Little Critter's bearded dragon was pulled out for a photo opp...

Nikon D300s, Dine 105 mm, f/4, 1/100th second, ISO 1000, flash as main light, tripod, cropped from horizontal to vertical.


----------



## rip18 (Jun 1, 2012)

We gave him a few meal worms, and he performed on command...

Nikon D300s, Dine 105 mm, f/8, 1/500th second, ISO 1000, flash as main light, tripod, slight crop.


----------



## Crickett (Jun 1, 2012)

Oh wow he's cool! My daughter will be so jealous.
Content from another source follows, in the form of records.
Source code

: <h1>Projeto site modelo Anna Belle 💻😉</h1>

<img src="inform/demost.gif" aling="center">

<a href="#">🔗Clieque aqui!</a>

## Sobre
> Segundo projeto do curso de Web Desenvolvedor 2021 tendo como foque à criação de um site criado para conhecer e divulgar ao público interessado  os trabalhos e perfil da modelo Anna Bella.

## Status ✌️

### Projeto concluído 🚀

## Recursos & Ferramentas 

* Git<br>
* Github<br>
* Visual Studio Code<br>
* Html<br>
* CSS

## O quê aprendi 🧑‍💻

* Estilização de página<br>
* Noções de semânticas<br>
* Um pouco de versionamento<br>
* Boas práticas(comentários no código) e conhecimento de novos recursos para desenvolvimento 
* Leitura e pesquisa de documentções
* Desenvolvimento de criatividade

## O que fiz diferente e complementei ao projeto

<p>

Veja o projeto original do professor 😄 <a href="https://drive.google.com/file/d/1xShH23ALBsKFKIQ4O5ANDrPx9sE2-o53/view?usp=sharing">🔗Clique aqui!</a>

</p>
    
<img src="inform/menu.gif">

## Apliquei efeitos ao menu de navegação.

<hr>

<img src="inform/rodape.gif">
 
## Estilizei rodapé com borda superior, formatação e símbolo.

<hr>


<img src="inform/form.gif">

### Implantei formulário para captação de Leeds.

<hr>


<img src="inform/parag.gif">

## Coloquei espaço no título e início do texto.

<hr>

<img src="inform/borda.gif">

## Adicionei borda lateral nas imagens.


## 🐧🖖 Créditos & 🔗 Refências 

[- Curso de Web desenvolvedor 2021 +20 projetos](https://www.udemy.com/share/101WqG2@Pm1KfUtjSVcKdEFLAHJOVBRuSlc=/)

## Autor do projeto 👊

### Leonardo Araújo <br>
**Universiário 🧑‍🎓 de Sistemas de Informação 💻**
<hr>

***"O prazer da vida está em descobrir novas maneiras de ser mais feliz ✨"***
Every time we go into a pet store she asks for one.


----------



## Lee Woodie (Jun 1, 2012)

Hey Rip can you get one with it displaying its beard in a threatening position.Those shots you have are great.I just like to see them all puffed up .And it doesn't have problems with digesting meal-worms.


----------



## Hoss (Jun 1, 2012)

Little critter has some cool pets and you get some wonderful models for photos.

Hoss


----------



## Oak-flat Hunter (Jun 1, 2012)

How cool is that !!! nice shots.


----------



## wvdawg (Jun 1, 2012)

Awesome shots - will work for food!


----------



## LOVEMYLABXS (Jun 1, 2012)

Some mighty fine shots of the dragon rip


----------



## carver (Jun 1, 2012)

very nice Rip.


----------



## rip18 (Jun 1, 2012)

Thanks, y'all!



Lee Woodie said:


> Hey Rip can you get one with it displaying its beard in a threatening position.Those shots you have are great.I just like to see them all puffed up .And it doesn't have problems with digesting meal-worms.
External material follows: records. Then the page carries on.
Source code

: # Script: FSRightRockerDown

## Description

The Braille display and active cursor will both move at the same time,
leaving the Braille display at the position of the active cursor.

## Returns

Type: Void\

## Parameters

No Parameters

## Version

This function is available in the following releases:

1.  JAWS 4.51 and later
I don't think so, Lee.  This one is so calm & habituated to people that I've never seen it puff up...  It hasn't ever had a problems digesting mealworms, but it mostly gets greens of some sort with crickets & mealworms as a special treat.


----------



## quinn (Jun 1, 2012)

She does loves her little critters!


----------



## Joker (Jun 2, 2012)

I really like that second shot, just looks mean.


----------